Hat die Farbe Schwarz (oder eine andere) eine besondere Bedeutung für dich?
Ja sicherlich, schwarz vermittelt für mich ein Wohlbefinden, Sicherheit, Rebellion und Abgrenzung. Aber auch Stil und Ästhetik.

Was für Personen beeindrucken, inspirieren dich?

Aurions Feuertanz
Brennende Lichtspiele sind eine große Leidenschaft des gebürtigen Brandenburgers

Einige Musiker wie Marylin Manson oder Siouxsie & The Banshees, The Cure, Tilo Wolff, Mozart  oder auch einige Freunde oder Bekannte die ich habe und ich mich selbst irgendwo auch. Allerdings eher inspirieren sie, als das sie mich beeindrucken würden. Jeder hat einige Talente, man muss sie nur finden und ausleben. Das haben diese getan.

Woher nimmst du deine Kleidung?
Meistens von C&A, H&M, KIK, solche Läden. Der Rest kommt meistens aus dem Baumarkt. Es ist selten, dass ich mir mal Dinge wie Hemden, Hosen oder Stiefel aus entsprechenden Szene-Läden bestelle. Die brauche ich dann eben eher als Freizeitbekleidung. Aber nichts was ich auf Veranstaltungen tragen würde. man kann wenn man seine Kleidung selbst macht, viel mehr von sich selbst hineinstecken, als wenn man etwas von der Stange kaufen würde. Kleidung ist auch ein Ausdrucksmittel und jeder will sich damit ja auch aus der Masse hervorheben.

Hast du das Gefühl das du immer in der Szene bleibst oder probierst du aus?
Ich werde immer dabei bleiben.

Was für Musik oder welche Bands hörst du am liebsten?
Ziemlich gemischt, The Cure, Sisters of Mercy, Siouxsie & The Banshees, ASP, Manson, And One, Faun, Lacrimosa, Untoten oder auch Depeche Mode. Es gibt noch einige andere, ich würde mich da aber nicht festlegen wollen.

Gehst du auf den Friedhof?
Von Zeit zu Zeit schon. Aber nicht um Grabsteine zu schubsen oder Omas zu erschrecken. Spazieren, beobachten und einfach nur Dasitzen. Friedhöfe haben etwas sehr beruhigendes und auch ihre eigene Schönheit. Vor allem bei Nacht oder Dämmerung, wenn Kerzen brennen und sich so manche Statue majestätisch erhebt.

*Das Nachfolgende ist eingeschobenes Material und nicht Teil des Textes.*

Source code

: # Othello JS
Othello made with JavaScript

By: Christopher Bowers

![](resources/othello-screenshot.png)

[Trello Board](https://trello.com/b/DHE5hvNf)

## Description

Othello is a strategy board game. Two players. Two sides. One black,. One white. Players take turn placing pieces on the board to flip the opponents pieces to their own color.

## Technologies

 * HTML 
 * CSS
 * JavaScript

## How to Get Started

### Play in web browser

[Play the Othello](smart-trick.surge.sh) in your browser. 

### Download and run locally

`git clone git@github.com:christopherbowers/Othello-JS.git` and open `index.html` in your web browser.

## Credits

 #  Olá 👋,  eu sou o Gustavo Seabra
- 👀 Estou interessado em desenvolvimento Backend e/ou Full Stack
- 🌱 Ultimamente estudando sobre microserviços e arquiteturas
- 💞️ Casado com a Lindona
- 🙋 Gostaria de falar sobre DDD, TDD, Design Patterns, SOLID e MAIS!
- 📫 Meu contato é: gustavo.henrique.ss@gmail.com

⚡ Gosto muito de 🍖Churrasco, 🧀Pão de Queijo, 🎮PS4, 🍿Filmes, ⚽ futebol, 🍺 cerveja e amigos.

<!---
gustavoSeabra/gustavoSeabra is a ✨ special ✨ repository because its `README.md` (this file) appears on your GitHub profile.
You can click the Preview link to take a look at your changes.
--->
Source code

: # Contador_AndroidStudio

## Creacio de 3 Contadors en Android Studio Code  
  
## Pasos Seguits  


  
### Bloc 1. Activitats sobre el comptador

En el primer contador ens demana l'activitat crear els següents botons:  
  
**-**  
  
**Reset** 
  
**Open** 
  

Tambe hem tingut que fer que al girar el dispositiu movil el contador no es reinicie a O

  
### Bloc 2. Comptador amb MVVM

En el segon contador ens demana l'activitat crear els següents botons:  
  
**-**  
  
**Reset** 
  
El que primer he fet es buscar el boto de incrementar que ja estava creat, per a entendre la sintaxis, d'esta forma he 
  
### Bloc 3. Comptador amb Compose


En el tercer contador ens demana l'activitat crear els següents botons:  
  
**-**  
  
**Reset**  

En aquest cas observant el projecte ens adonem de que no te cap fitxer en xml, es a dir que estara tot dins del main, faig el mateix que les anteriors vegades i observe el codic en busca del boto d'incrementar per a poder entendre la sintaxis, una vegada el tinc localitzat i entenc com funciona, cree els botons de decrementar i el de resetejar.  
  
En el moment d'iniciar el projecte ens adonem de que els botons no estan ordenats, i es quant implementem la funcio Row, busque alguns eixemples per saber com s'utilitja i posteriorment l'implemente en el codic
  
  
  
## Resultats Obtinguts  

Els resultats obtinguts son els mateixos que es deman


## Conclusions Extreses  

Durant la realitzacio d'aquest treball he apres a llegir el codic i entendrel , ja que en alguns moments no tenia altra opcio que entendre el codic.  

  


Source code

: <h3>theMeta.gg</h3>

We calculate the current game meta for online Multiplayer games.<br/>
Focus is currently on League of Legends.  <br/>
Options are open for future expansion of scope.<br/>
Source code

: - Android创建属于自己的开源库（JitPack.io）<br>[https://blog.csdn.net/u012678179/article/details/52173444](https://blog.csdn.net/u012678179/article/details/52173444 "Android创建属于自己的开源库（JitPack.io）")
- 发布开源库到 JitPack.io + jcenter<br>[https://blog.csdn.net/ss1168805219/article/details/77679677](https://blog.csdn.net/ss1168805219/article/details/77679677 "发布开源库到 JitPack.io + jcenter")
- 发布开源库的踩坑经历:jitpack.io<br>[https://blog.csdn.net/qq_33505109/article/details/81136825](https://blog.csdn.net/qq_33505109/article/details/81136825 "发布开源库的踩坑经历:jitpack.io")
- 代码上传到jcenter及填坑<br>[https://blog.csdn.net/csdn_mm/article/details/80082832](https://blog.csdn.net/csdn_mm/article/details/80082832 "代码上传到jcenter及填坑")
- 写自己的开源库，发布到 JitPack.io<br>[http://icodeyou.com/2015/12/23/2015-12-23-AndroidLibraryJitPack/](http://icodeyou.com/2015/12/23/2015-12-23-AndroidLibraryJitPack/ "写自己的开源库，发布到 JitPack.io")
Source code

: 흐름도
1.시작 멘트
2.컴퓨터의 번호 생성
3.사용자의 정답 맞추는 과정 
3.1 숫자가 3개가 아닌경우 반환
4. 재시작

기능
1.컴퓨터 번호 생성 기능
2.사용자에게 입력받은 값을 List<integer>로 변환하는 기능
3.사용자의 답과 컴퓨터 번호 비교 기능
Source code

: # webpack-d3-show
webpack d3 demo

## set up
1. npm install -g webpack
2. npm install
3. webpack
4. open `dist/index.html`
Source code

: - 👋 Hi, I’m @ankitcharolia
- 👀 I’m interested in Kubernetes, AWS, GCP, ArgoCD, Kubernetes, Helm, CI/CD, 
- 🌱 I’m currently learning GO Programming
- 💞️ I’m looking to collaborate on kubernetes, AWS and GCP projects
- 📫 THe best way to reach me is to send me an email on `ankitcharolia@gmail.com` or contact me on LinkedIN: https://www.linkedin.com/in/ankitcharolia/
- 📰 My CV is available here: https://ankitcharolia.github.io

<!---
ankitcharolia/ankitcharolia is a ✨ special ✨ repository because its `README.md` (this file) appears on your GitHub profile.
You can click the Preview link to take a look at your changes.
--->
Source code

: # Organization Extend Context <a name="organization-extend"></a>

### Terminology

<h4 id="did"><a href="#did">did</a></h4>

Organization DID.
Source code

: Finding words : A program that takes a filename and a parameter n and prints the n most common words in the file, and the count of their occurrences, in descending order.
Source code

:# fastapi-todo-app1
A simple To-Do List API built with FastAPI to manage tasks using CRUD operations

Gehst du oft in Clubs?  Wie, denkst du, wäre es wenn du alleine hin gehen würdest und niemanden kennst?
Ja, allerdings bleibt das nicht aus wenn man als DJ arbeitet. Ob ich sonst auch alleine hingehe? Mach ich oft genug. So schlimm ist das nicht. Ich habe ja den Vorteil das ich zumeist zum Arbeiten da bin. Als Gast denke ich, würde es mir auch nicht viel ausmachen, da allein hinzugehen.

Fühlst du dich in den Clubs/Partys wohl und bist du zufrieden damit?
Das kommt ganz darauf an, wie die Atmosphäre ist. Es gibt viele gute Clubs und Partys aber leider auch sehr viele, die ich lieber geschlossen sehen würde. Es kommt immer darauf an, welches Konzept die Veranstaltung verfolgt, ob man sich daran hält und natürlich was für Leute da sind. Eine stinknormale Party in einem großen Club, die rein auf Gewinn ausgelegt ist und mit Themenabend wirbt, ist nichts für mich. Das ist weder etwas besonderes, noch verfolgen die ein Ziel, dass nicht mit Geld zu tun hat. Mir sind allgemein sehr wenige Clubs bekannt, die mit einem wirklichem Konzept aufwarten können und ihre Partys aus einem bestimmten Grund machen. Allerdings lohnt es sich auf die Veranstaltungen, die genau das umsetzen,  zu gehen.

Was denkst du bei den folgenden Aussagen?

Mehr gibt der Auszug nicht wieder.